Source data
============
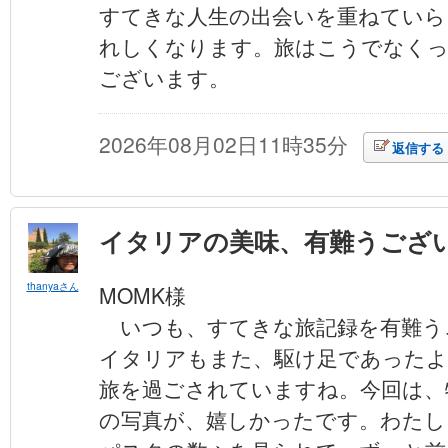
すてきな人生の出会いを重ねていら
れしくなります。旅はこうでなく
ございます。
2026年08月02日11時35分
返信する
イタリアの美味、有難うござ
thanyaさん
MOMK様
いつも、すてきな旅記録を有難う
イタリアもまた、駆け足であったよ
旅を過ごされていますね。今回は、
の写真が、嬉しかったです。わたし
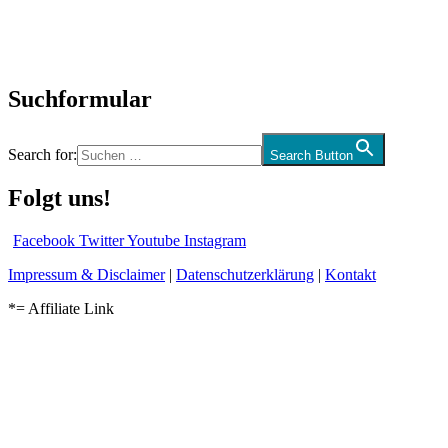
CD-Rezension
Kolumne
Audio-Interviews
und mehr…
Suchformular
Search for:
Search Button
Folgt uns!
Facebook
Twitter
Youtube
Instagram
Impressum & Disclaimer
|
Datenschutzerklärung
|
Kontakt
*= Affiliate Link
============
If pictures appear in the data, do not print them; repeat the rest exactly.

すてきな人生の出会いを重ねていら
れしくなります。旅はこうでなく
ございます。
2026年08月02日11時35分
返信する
イタリアの美味、有難うござ
thanyaさん
MOMK様
いつも、すてきな旅記録を有難う
イタリアもまた、駆け足であったよ
旅を過ごされていますね。今回は、
の写真が、嬉しかったです。わたし
CD-Rezension
Kolumne
Audio-Interviews
und mehr…
Suchformular
Search for:
Search Button
Folgt uns!
Facebook
Twitter
Youtube
Instagram
Impressum & Disclaimer
|
Datenschutzerklärung
|
Kontakt
*= Affiliate Link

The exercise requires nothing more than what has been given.